Provided text:

_ _ _ _

Stewart Stewart is a puzzle enthusiast, software engineer, hobby collector, bookworm, and wanderer with a love for intellectual challenges and the beauty of well-crafted software. He has shared his insights on intertwining puzzles with programming at this conference twice before, focusing on logic puzzles with relational programming and twisty puzzles with FP and group theory.
He absolutely loves meeting people at conferences. Come say "Hi" anytime. Ask him about books, share a puzzle, or join in his after-conference plans for the evening!
If you miss him at the conference, you might occasionally find him live-streaming a live-coding session in Scala on Twitch or YouTube as stewSquared. Maybe you can back-seat or pair with him?
Puzzles and Problem Solving with Scala Tooling.
Over the past year or two, I've spent hundreds of hours solving programming puzzles and recording my experiences. Sometimes it's just me against the clock, but other times there's the pressure of a live audience. Reviewing all this footage has made my mistakes painfully obvious. This is a report of my learnings.

_ _ _ _

Records:
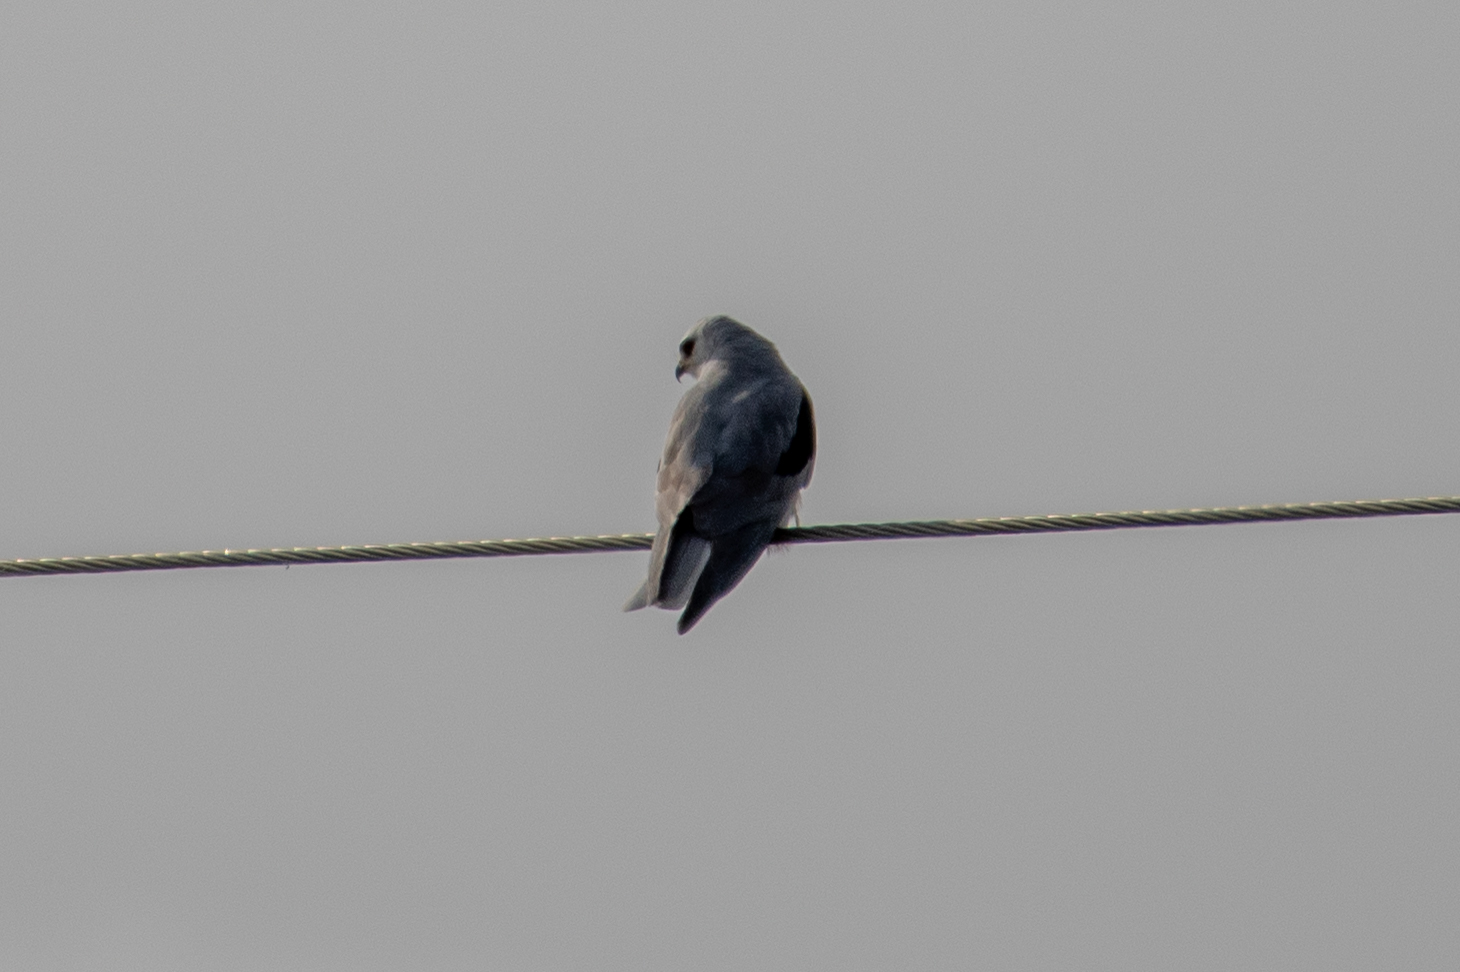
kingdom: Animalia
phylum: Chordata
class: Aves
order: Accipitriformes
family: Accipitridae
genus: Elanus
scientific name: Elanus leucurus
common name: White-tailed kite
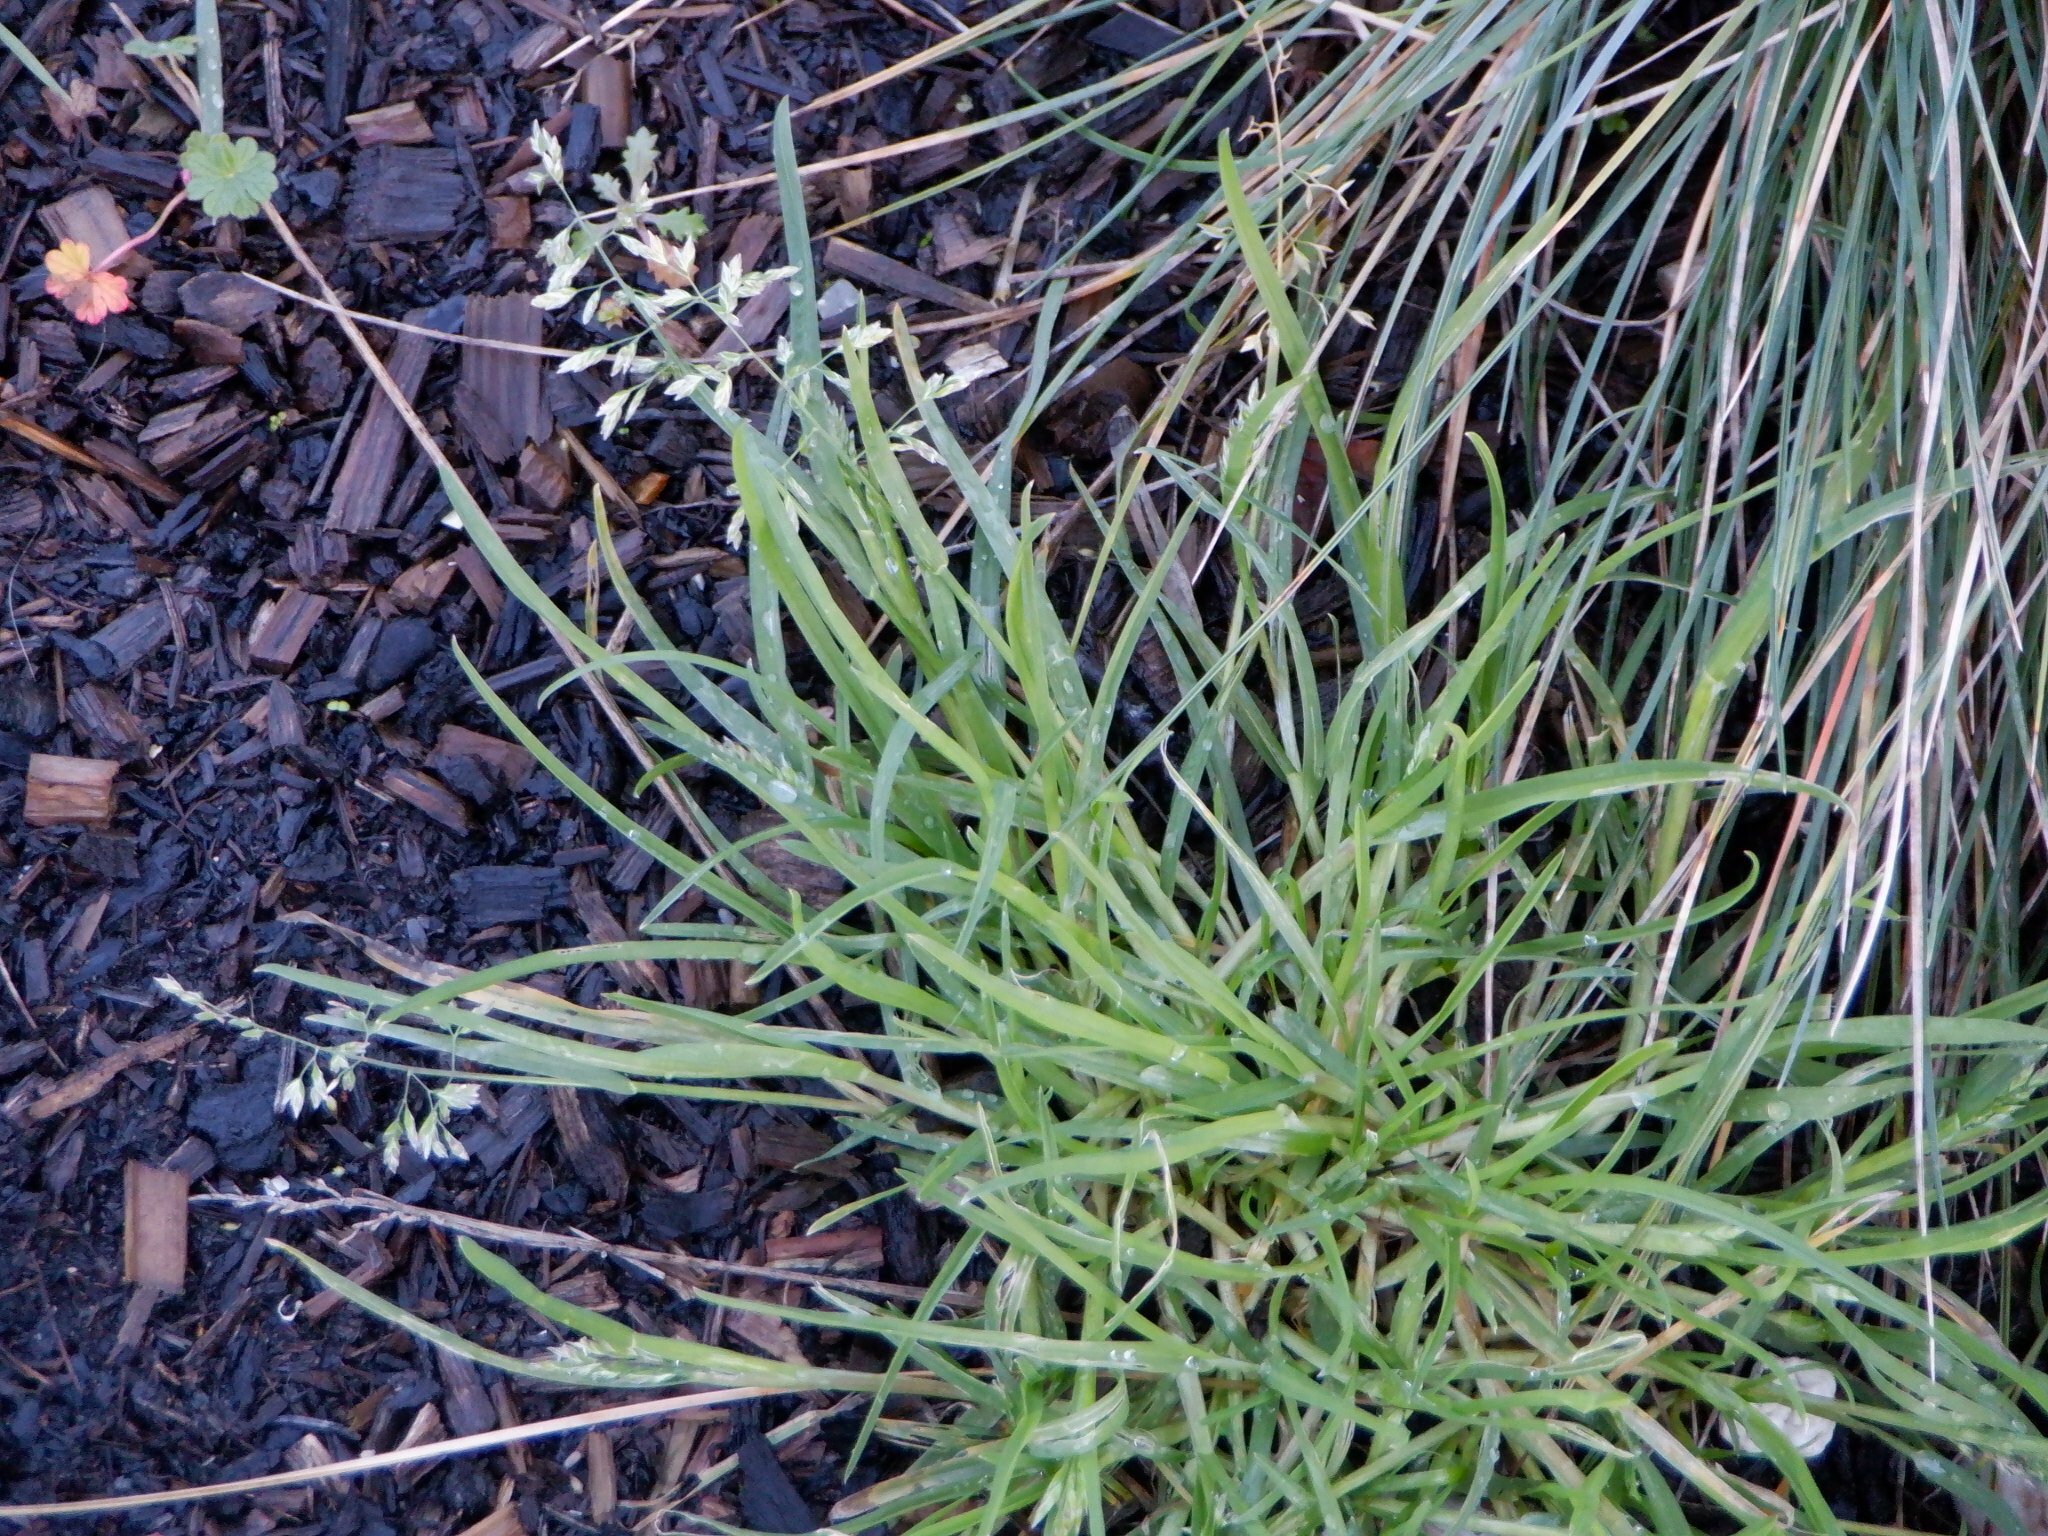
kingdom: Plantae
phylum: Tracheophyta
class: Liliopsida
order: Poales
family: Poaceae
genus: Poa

_ _ _ _

Work request:
Resume the speaker bio and talk summary about puzzles and Scala tooling, starting after its last sentence.

Answer box:
More specifically, I'll share my experiences using Scala 3 with Metals Worksheets for problem solving. Worksheets are a neat tool that offer real-time feedback, which can be pretty handy when you're in the middle of a puzzle. I'll explain how this setup allows me to to easily adapt and test my approach in a way that makes my thought process feel more tangible. While this isn't the same as day-to-day software engineering, I'll still share my thoughts on how this applies to everyday productivity.
As a bit of a bonus, in the months leading up to the conference, I'm going to try out a couple of AI coding assistants, namely GitHub's Copilot X and SourceGraph's Cody. What's the best ways to use these tools? In what areas do you end up merely fighting against them?